Comparing homes today with that of 100 years ago ignores the fact that in many ways housing quality has been on a decline since the 1970’s due to cost cutting and lazy workmanship from large scale contractors.
In my city, we have entire communities of the city that people avoid buying homes in because of shoddy workmanship.
Greed corrupts and it has hit like a plague in many large neighbourhood projects over the decades.
You can have all the codes in the world, it doesn’t matter if no one follows them.
The 1970s were about the worst of that. While cost cutting has continued, engineering is more involved in standards and so the cost cutting is not possible unless engineering determines that the cost cutting doesn't effect something important.
Note that what you think is important to lay people and what engineering thinks is important are very different things. Engineering cares about fire safety, insulation, and your house standing up to wind. Engineering doesn't care if you kick a hole in your walls - that is your own stupid fault (engineering cares that you cannot get pushed through the walls cartoon style, but a small hole is not a problem). Laypeople often reject great engineering because the marketing on bad engineering is better - old houses is one of those cases.
In some places, the problem is that scammy builders are not building homes to spec.
I'm talking about very serious flaws: not like drywall being thin, but more like joists that are thinner than the engineer specified or incomplete flashing that lets water leak into the insulation whenever it rains.

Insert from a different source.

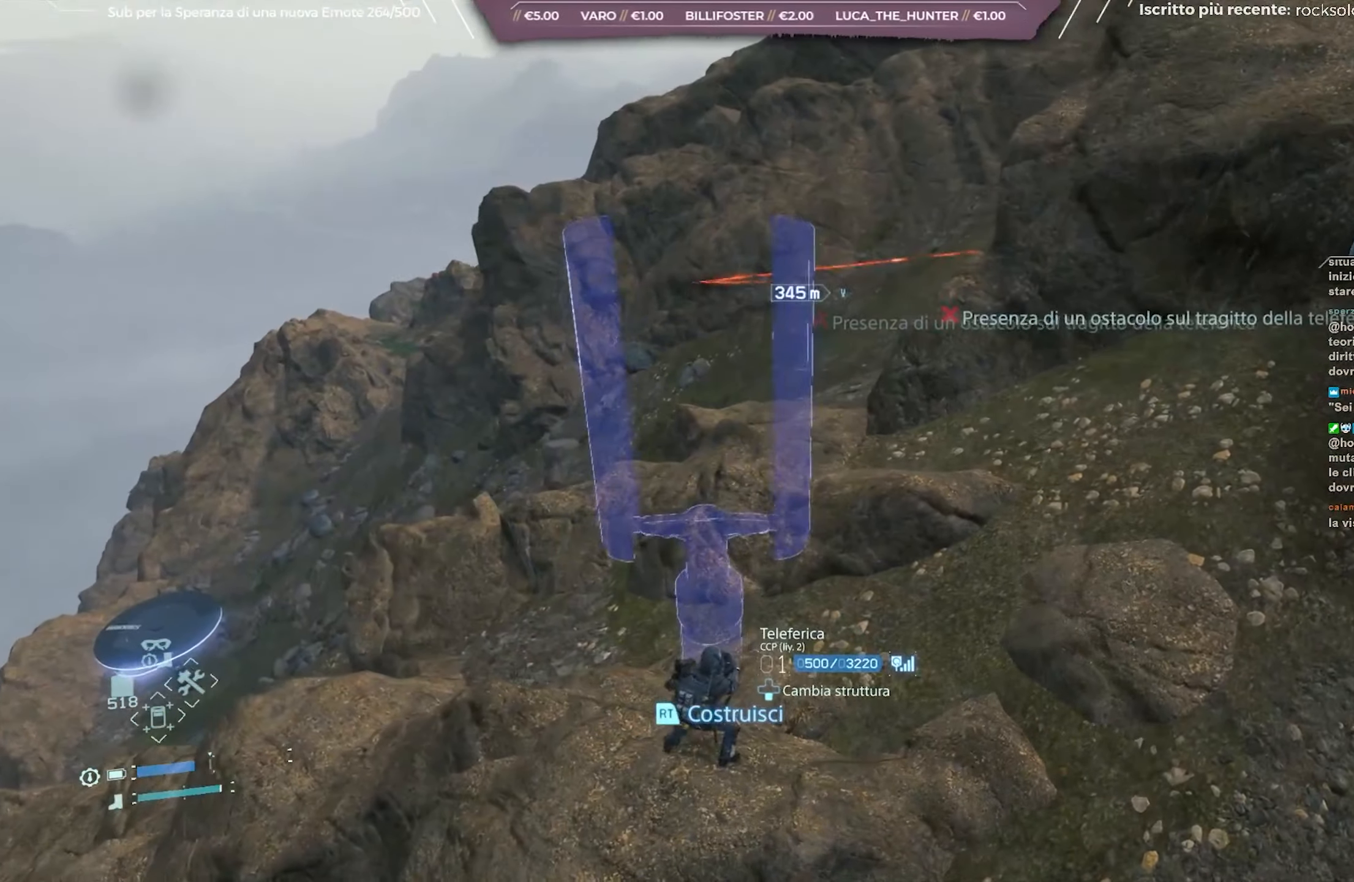
{"buttons": ["L2"], "left_stick": "center", "right_stick": "up-right", "events": [[150, "right_stick", "up-right"]]}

A few years ago, I worked in a brand new building, and we had issues like windows being installed inside out, pipes not being connected together, and rainwater trickling down walls under the paint.
These builds are poorly engineered -- not by the engineers and architects, but by the builders ignoring the engineers and architects. You can see numerous egregious examples here, for example: https://m.youtube.com/@Siteinspections
Yeah, this is what I’m referring to. It doesn’t matter if you have codes if people don’t follow them because of laziness and corruption.
I’m getting down voted, I guess I touched a nerve of the civil engineering folks.
I came to the knowledge I have from having discussions with my civil engineering friends. They were immediately disenfranchised a few years into their careers when they saw the corruption of the “construction cartels” in my city.
I’m sure it’s not true of every city, but it is in the city I live in here in Western Canada. Also common elsewhere in the world.
Yes, thank you for speaking to the reality on the ground, which a lot of folks in these comments are pretending doesn't exist. We have standards and codes, but I've worked on many new construction sites where nobody gave 2 shits about what, how, or why. They threw shit together, and as long as it looked close enough, it even passed inspections (always another job site to go to after this one after all). I personally know of many $1 Million+ houses in the Chicago area, that house some very shocking surprises inside their walls.
I don't think it's just the marketing. As you said in your earlier comment, old houses overengineer things that are visually obvious to the homeowner but not of actual safety importance. Humans are very susceptible to this visual bias. As you say, they're not inspecting fire stops, insulation standards, sprinkler placement, etc.
I mean, by the same logic, you could say every house should be built from steel. Of course old growth is stronger, just like steel is, but using them for the majority of cases would be simply ridiculous at scale.